This is not a job for ferrite beads. What you're looking for here is a common-mode choke.
This random google result is what I have in mind:

I'd relocate C3 (in your/Toradex' circuit) to be adjacent to the CM-choke.
If this is a automotive 12V-battery application, then that SMAJ-series TVS might not be up to the job of dealing with cranking, jump-starting, & load-dump events, so perhaps look into re-spec’ing that.
I'm guessing D2 is supposed to be reverse-voltage protection? But it's only rated for 3A, so guess who might pop first: D2, or the 7A fuse? lol. Either re-spec it or get rid of it.
C4, C5, C6 are 'yeah, whatever' - depends on what's being driven. You really need to do a proper impedance analysis of what kind of noise you're trying to protect against, what your regulator(s) rejection-ratio is, and what, if anything, in the powered circuit actually cares for this level of clean power.

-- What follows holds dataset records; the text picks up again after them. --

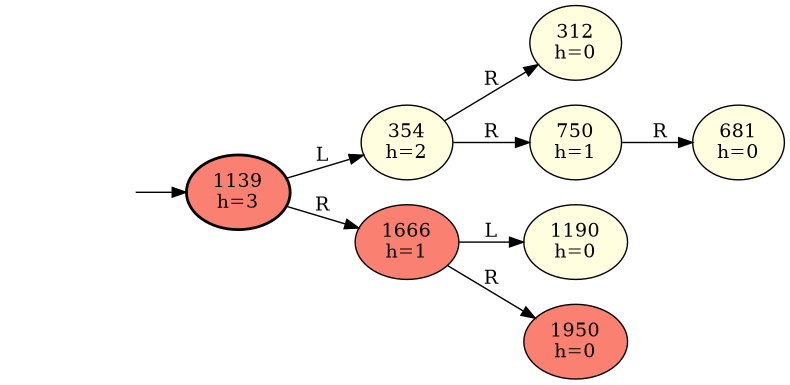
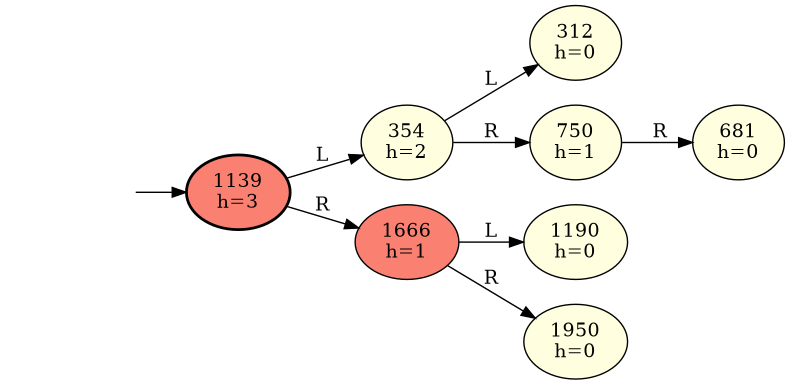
  digraph {
    rankdir=LR
    node [style=filled fillcolor=lightyellow]
    Dummy [style=invis fillcolor=""]
    n2 [fillcolor=salmon label="1139\nh=3" penwidth=2]
    n3 [label="354\nh=2"]
    n4 [fillcolor=salmon label="1666\nh=1"]
    n5 [label="312\nh=0"]
    n6 [label="750\nh=1"]
    n7 [label="1190\nh=0"]
-   n8 [fillcolor=salmon label="1950\nh=0"]
+   n8 [label="1950\nh=0"]
    n9 [label="681\nh=0"]
    Dummy -> n2
    n2 -> n3 [label=L]
    n2 -> n4 [label=R]
-   n3 -> n5 [label=R]
+   n3 -> n5 [label=L]
    n3 -> n6 [label=R]
    n4 -> n7 [label=L]
    n4 -> n8 [label=R]
    n6 -> n9 [label=R]
  }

Just replace those silly ferrite beads with a proper wire-wound common-mode choke, whose continuous DC current exceeds your expected load (15A). Yes, CM-chokes at 15A will be MUCH bigger than a pair of pissy little pointless ferrite beads.
I'd be wary about adding LF2 (from the circuit I've pasted in) without further careful consideration of what's downstream (load). Many switch-mode regulators/PMICs won't like significant amounts of L on their input like that, unless there's plenty more C on the load-side of LF2.